The University is arguing that since neither witness was present for the disciplinary board’s deliberations nor the disciplinary hearing, Fee’s and Walcott-Lewis’ respective testimonies will not offer relevant evidence and will have more to do with Doe’s “emotional state” at the time of the disciplinary proceedings. The Court has already ruled against Doe regarding whether he can sue BC for emotional damages.
After pretrial wrangling over the scope of the case, the jury is tasked with evaluating whether the University broke its contract by not properly taking into account Doe’s defense—that another person committed the alleged assault.
The plaintiff’s counterargument is that the two witnesses will provide details regarding the “sequence of events in 2012.” The Doe family stayed with the Fee family during John Doe’s disciplinary proceedings, and the plaintiff noted that Fee can provide insight into the Doe family’s interactions with BC throughout the entirety of the disciplinary proceedings.
That testimony would include her “disbelief” when the University allegedly discounted Doe’s alternative culprit defense, according to the plaintiff. The University argued such testimony regarding the alternative culprit defense is not what is being tried in this case, outside of how that defense was handled within the context of the disciplinary board’s considerations.
Doe has countered by arguing both Walcott-Lewis’ and Fee’s testimonies will “corroborate that John’s ‘key defense [was] that someone other than [him] committed the alleged sexual assault,’ and affirm based on their contemporaneous perception of the events following John’s arrest that his alternative culprit defense was genuine from the outset and not a post hoc justification concocted by his attorneys.”

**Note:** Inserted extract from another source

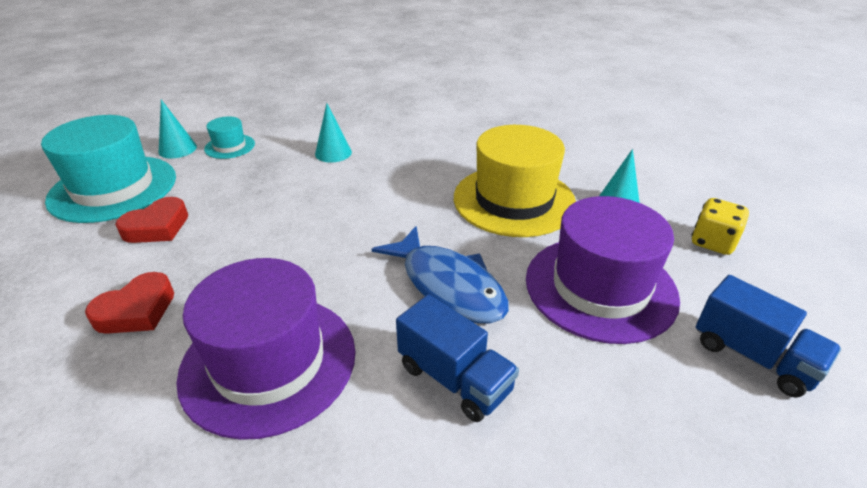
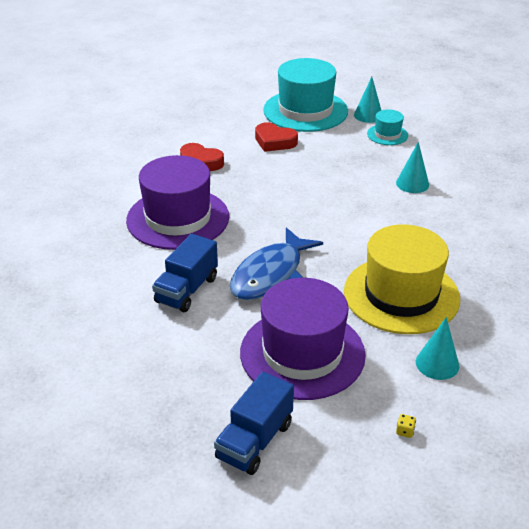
camera: 75 degrees right, 0 degrees up
(712, 242) = (405, 431): yellow dice -> yellow dice, size x0.41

“Doe’s motion in opposition also notes that Walcott-Lewis, though not directly involved in the disciplinary proceedings, was present outside the hearing in case BC called him as a witness. As a result, he witnessed the preparation of the hearing room.” Walcott-Lewis was not with Doe when the alleged assault took place, but he was on the cruise. He was aware that Doe’s primary defense was an alternative-culprit defense, according to the plaintiff’s motion.
Doe noted that Fee and Walcott-Lewis would not testify about Doe’s emotional state. The plaintiff also argued that Fee and Walcott-Lewis were included as parts of a witness list documenting each potential person who could take the stand in the trial filed in March.
Motions to bar witnesses based on relevancy were also due in March, and Doe is arguing that the University has never previously asked the court to bar Fee or Walcott-Lewis from testifying. The plaintiff’s counsel wrote he does not believe his illness should have given BC the chance to reconsider whether previously disclosed witnesses should be allowed to testify.
A final pretrial conference has been scheduled for Sept. 12, where this matter will be resolved.
This case is unrelated to a separate, ongoing lawsuit brought by a current student alleging that the University did not provide him with fair process rights during disciplinary proceedings this past spring, related to allegations that the student was involved in a sexual misconduct incident.